Rivers and Simmons Trade Jabs Over Coach’s Departure
Things got pretty heated during the second round of the NBA draft between Doc Rivers and notable Celtics fan and sports writer Bill Simmons. The scribe voiced what every Celtics fan has been thinking: that Rivers quit on the team. The problem is that Simmons is on a national stage, therefore reaching Rivers’ ears, and his comments didn’t sit quite well with the Rivers family.
Simmons fired off a gem about Rivers, voicing his outrage over the coach’s choices over the past few weeks that have changed the Celtics as we know them.
“The truth keeps changing.” Simmons said. “[Rivers] is giving different quotes about this. He did know, he didn’t know, he kind of knew. He wanted the trade to happen, he was coming back, he needed a year off,” Simmons said. “When he sticks to a story, I’ll believe the truth.”
Not about to sit on the sidelines and take it, Rivers fired back with a few barbs of his own.
“I would like to call him an idiot,” Rivers said of Simmons, “but I’m too classy for that.”

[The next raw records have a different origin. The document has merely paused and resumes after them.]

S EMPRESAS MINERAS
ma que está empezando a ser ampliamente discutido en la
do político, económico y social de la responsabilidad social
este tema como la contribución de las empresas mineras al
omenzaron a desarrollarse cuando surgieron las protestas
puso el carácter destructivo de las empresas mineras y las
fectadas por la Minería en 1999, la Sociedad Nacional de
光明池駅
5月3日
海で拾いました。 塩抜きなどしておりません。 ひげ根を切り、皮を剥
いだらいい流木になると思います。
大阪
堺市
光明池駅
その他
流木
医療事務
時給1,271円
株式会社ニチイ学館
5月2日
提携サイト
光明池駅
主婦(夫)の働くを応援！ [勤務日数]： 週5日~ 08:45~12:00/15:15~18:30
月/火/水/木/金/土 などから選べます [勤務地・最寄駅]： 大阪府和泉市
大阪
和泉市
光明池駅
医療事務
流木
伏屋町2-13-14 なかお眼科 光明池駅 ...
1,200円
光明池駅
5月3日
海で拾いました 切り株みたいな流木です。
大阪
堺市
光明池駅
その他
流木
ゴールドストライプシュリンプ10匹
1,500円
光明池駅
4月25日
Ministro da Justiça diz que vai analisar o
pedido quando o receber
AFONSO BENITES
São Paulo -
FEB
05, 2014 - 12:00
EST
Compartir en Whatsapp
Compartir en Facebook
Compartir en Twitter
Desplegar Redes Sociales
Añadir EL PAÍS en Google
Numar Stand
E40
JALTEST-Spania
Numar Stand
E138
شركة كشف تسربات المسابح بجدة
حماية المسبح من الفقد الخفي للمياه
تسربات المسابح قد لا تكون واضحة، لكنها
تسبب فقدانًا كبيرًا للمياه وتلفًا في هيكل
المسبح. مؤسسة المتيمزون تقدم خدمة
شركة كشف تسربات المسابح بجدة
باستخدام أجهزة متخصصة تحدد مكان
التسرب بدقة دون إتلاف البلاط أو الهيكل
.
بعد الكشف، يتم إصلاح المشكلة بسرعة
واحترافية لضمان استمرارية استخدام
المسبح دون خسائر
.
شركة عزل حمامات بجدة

Rivers was not the only one to get involved though. His son, Jeremiah Rivers, stepped up to his defense via Twitter. Some of them get a bit heated, so here are some of the tamer ones that are a bit more appropriate for a public forum. Feel free to check others out on your own time.
@BillSimmons @espn My father has never quit anything in his life. He now has an NBA Championship, and helped in rejuvenating the Celtics.
— Jeremiah Rivers (@JRivers25) June 28, 2013
@BillSimmons @espn Your the same guy who was trying to run my dad out of town when it seemed like the Celtics were down and out.
— Jeremiah Rivers (@JRivers25) June 28, 2013
@BillSimmons@espn If you don’t have all the facts, which you clearly DON’T, I suggest you sit down and shut up. Good day sir.
— Jeremiah Rivers (@JRivers25) June 28, 2013
It seems there’s no lost love between the Rivers family and Simmons. And while Celtics fans have reason to be disappointed in the coach, Rivers is sticking to his story that leaving Boston was not a personal decision, it was just that he needed a change of scenery and was heading in a different direction.